Kinder Morgan (NYSE:KMI) and Kinder Morgan Energy Partners (NYSE:KMP) have made headlines in the past because of large acquisitions. Today I'm going to look at two much smaller stories that highlight trends in the American energy game that investors should be aware of.
Passing on coal, for now
Earlier this month, Kinder Morgan made news when it decided not to pursue the development of a coal export terminal on the Columbia River in Oregon. This would have been a huge project, exporting 30 million tons of coal a year.
Though the partnership's coal export volumes are on the rise, management ultimately decided to pursue other options. Coal terminals in the Pacific Northwest are facing increasing opposition from local citizenry over the environmental impact of both the terminals themselves and the actual combustion of coal. According The Oregonian, three of six recent coal export terminals in the Pacific Northwest have been dropped, including Kinder Morgan's. The combined export capacity of the three projects was about 50 million tons of coal originating in Montana and Wyoming.
Gulf Coast focus
One project that is getting the green light, is an expansion of Kinder Morgan's facilities on the Houston Ship Channel. The partnership will spend $106 million adding acreage, upgrading storage, and constructing a new barge dock at its Pasadena and Galena Park terminals in Texas.
There is an awful lot of activity not just at the Houston Ship Channel, but on the Gulf Coast in general, as domestic oil and gas production rises, and refined products exports increase. Kinder Morgan looks to be positioned nicely, as does Enterprise Products Partners (NYSE:EPD) and Martin Midstream Partners (NASDAQ:MMLP).
Enterprise's marine transportation business grew in the first quarter of this year, and the partnership recently struck a deal to increase capacity at one of its terminals on the Houston Ship Channel. It will team up with Oiltanking Partners (NYSE:OILT) to build a new dock and improve the existing docks so that more vessels may access the terminal.

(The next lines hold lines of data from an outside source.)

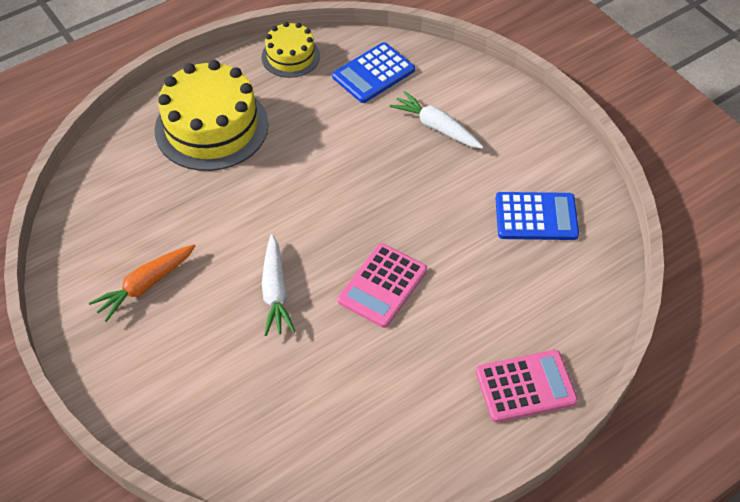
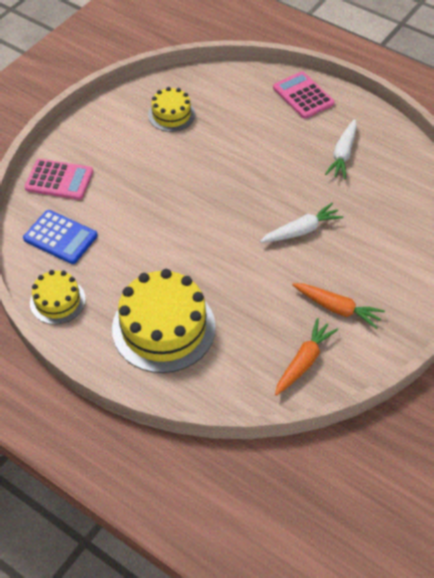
camera: 110 degrees left, 0 degrees up
pink calculator [338,243,427,328] -> pink calculator moved to [24,159,93,200]
white carrot [389,91,484,149] -> white carrot moved to [325,119,357,180]
blue calculator [496,192,579,240] -> yellow cake [148,87,195,132]
none -> orange carrot [275,318,338,396]

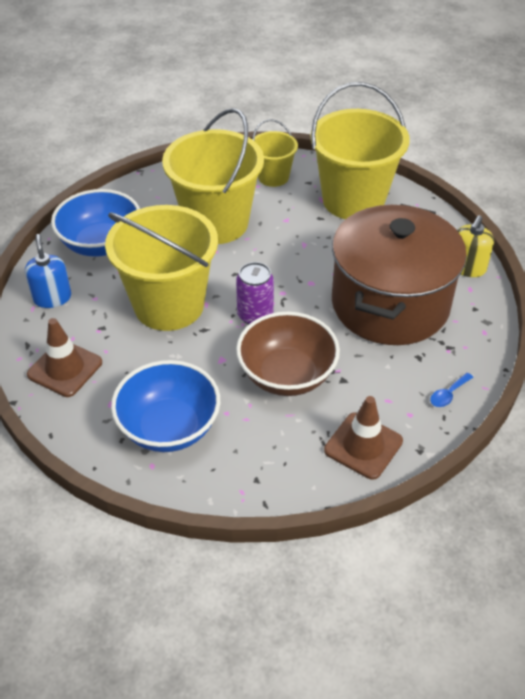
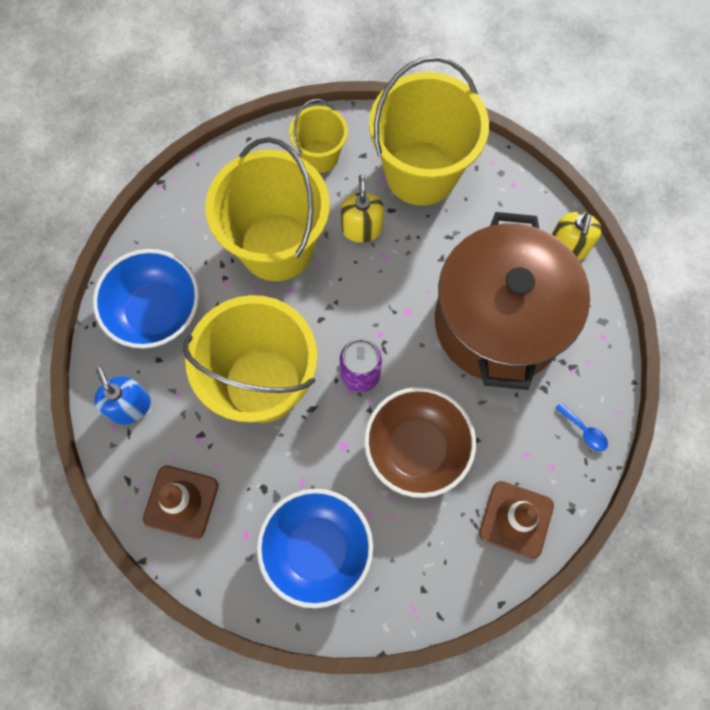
camera: 15 degrees left, 25 degrees up
blue spoon [430,373,473,407] -> blue spoon turned 75 degrees counterclockwise [555,403,608,451]
none -> yellow soap dispenser [341,174,384,243]

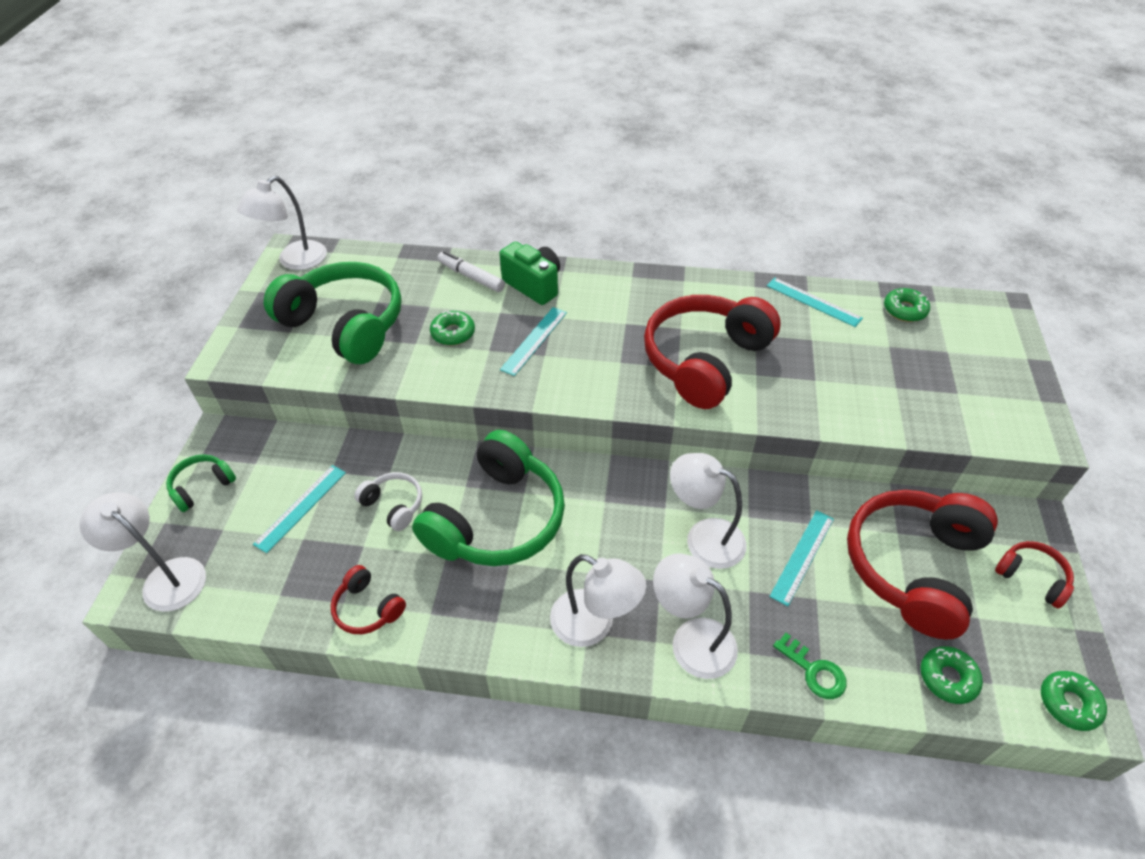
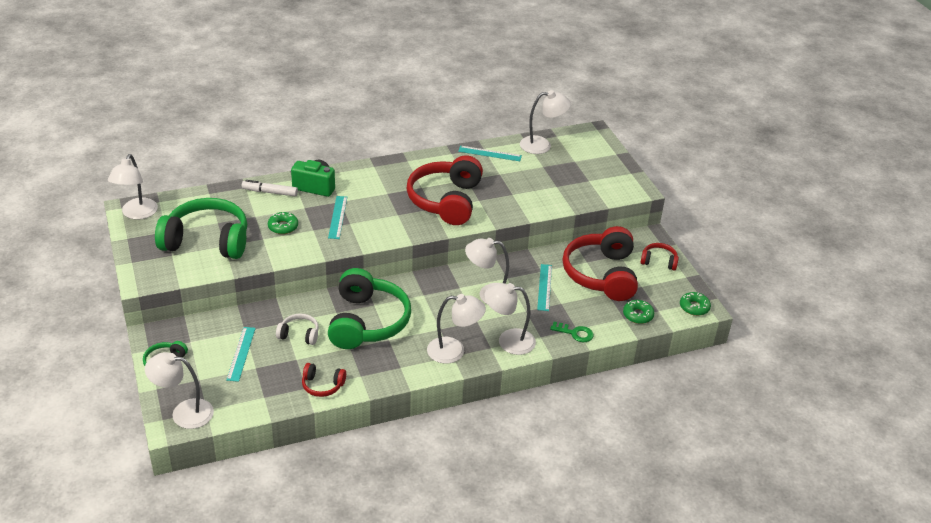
camera: 30 degrees left, 10 degrees down
green donut [884,288,930,322] -> white lamp [520,90,571,154]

Meanwhile, Martin Midstream signed two big deals to increase its maritime business, spending $47.4 million to pick up 10 marine terminals from Talen's Marine and Fuel, and $50.8 million on six liquefied petroleum gas barges and two commercial push boats.
As a result, both of these partnerships, along with Kinder Morgan, will soon reap the windfall of increased production and export opportunity coming out of the nearby Eagle Ford Shale.
Kinder Morgan has suffered from the decline of domestic coal consumption, but its terminals business was able to mitigate that because coal exports have been on the upswing. If both segments suddenly began to suffer, Kinder Morgan would definitely feel some pain. Investors should keep an eye on increasing backlash against coal terminals.
On the flip side, Gulf Coast maritime activity will likely continue to ramp up, given the U.S. production trends and the upcoming expansion of the Panama Canal. Investors should keep an eye out for other midstream companies making the most of their maritime opportunities.